In the considered case, there are no surface charges or surface currents and the permeabilities are assumed to be $\mu_0$ so that the necessary boundary conditions for wave reflection and transmission are the continuity of the tangential electric fields $$E_1=E_2 \tag 1$$ and the continuity of the tangential magnetic fields $$B_1=B_2 \tag 2$$ to which your correct amplitude boundary conditions 1. and 2 correspond.  With the (complex) vectorial electric field amplitude $\vec E_0$, the incident electric wave is described by $$\vec E=\vec E_{0i} \exp i( \vec k \vec r-\omega t) \tag 3$$ where $\vec k=k_i \hat z$ is the wave vector pointing in positive z-direction, $\vec r = z \hat z$ is the position vector, $\omega$ is the angular frequency, and $t$ is the time. The reflected wave is $$\vec E=\vec E_{0r} \exp i(- \vec k \vec r-\omega t) \tag 4$$ Maxwell's equation $$\nabla \times \vec E=-\frac {\partial B}{\partial t} \tag 5$$ relates the vectorial magnetic field amplitude $\vec B_0$ to the electrical amplitude $\vec E_0$ by the cross product $$\vec k \times \vec E_0=\omega\vec B_0 \tag 6$$ Thus, when the electric field $\vec E_{0i}$ of the incident wave is in positive x-direction, the magnetic field $\vec B_{0i}$ is in positive y-direction giving $$B_{0i}= \frac {k_i}{\omega} E_{0i}\tag 7$$ For the transmitted wave one obtains $$B_{0t}= \frac {k_t}{\omega} E_{0t} \tag 8$$ The reflected wave propagates in negative z-direction so that the wave vector in eqs. (6) is $-\vec k=-k_i \hat z$ and the relation of the reflected magnetic and electric field amplitude has a negative sign $$B_{0r}= -\frac {k_i}{\omega} E_{0r} \tag 9$$ Thus the boundary condition for the magnetic field (2) can be expressed by the electric field amplitudes $$E_{0i}-E_{0r}=\frac {k_t}{k_{i}} E_{0t} \tag {10} $$ Note the negative sign before $E_{0r}$! The boundary condition for the electric field (1) gives the other equation for the electric field amplitudes $$E_{0i}+E_{0r}=E_{0t} \tag {11}$$ From eqs. (10) and (11) follow the (amplitude) reflection and transmission coefficients for any linear (not magnetic) materials 1 and 2. In particular, also for an imperfect conductor where $k_t$ is, in general, a complex quantity!

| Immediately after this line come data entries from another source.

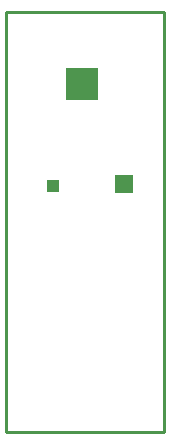
<source format=gko>
%FSAX24Y24*%
%MOIN*%
G70*
G01*
G75*
G04 Layer_Color=16711935*
%ADD10R,0.0177X0.0114*%
%ADD11R,0.0114X0.0177*%
%ADD12R,0.0315X0.0114*%
%ADD13R,0.0126X0.0354*%
%ADD14O,0.0116X0.0354*%
%ADD15O,0.0354X0.0116*%
%ADD16R,0.0433X0.0551*%
%ADD17R,0.0866X0.0787*%
%ADD18R,0.0551X0.0433*%
%ADD19C,0.0080*%
%ADD20C,0.0591*%
%ADD21R,0.0591X0.0591*%
%ADD22C,0.0350*%
%ADD23C,0.0100*%
%ADD24R,0.0629X0.0621*%
%ADD25R,0.0449X0.0425*%
%ADD26R,0.1064X0.1062*%
D23*
X020500Y030500D02*
X025780D01*
Y044500D01*
X020500D02*
X025780D01*
X020500Y030500D02*
Y044500D01*
D24*
X024451Y038757D02*
D03*
D25*
X022074Y038706D02*
D03*
D26*
X023050Y042101D02*
D03*
M02*

</source>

A: The boundary conditions in the lecture slides you refer to are perfectly correct.
Your condition (1) implies a situation where you consider (algebraically) that the incident, reflected and transmitted E-fields are all pointing in the same direction. The boundary condition that the E-fields tangential to the boundary must be continuous then gives you
$$E_i(z=0) + E_r(z=0) = E_t(z=0)\ .$$
However, the reflected wave is travelling in the opposite direction to the incident wave and $\vec{E} \times \vec{B}$ gives the direction of wave travel.
This means that if the electric fields of the incident and refelected waves are initially defined to be in the same direction, then the directions of the magnetic fields of the incident and reflected waves must be opposite in order to be travelling in the appropriate direction.
The second relationship then results from applying the boundary condition that the tangential component of the H-field must be continuous across the interface,
$$ H_i(z=0) - H_r(z=0) = H_t(z=0)\ ,$$
that there are no surface currents and that the permeability is the same on both sides of the interface. The above equation inserts a minus sign in front of the reflected magnetic field because it is in the opposite direction to the incident magnetic field if $E_r$ is defined to be in the same direction as $E_i$.
Of course, when you do the maths, what you find is that if going from a high impedance medium (e.g. vacuum) to a low impedance medium (e.g. a good conductor), that the reflection coefficient is negative, meaning that the phase of the reflected wave is in fact reversed and the reflected E-field actually points in the opposite direction to the incident E-field, which is shown at the bottom of slide 10 in the linked presentation.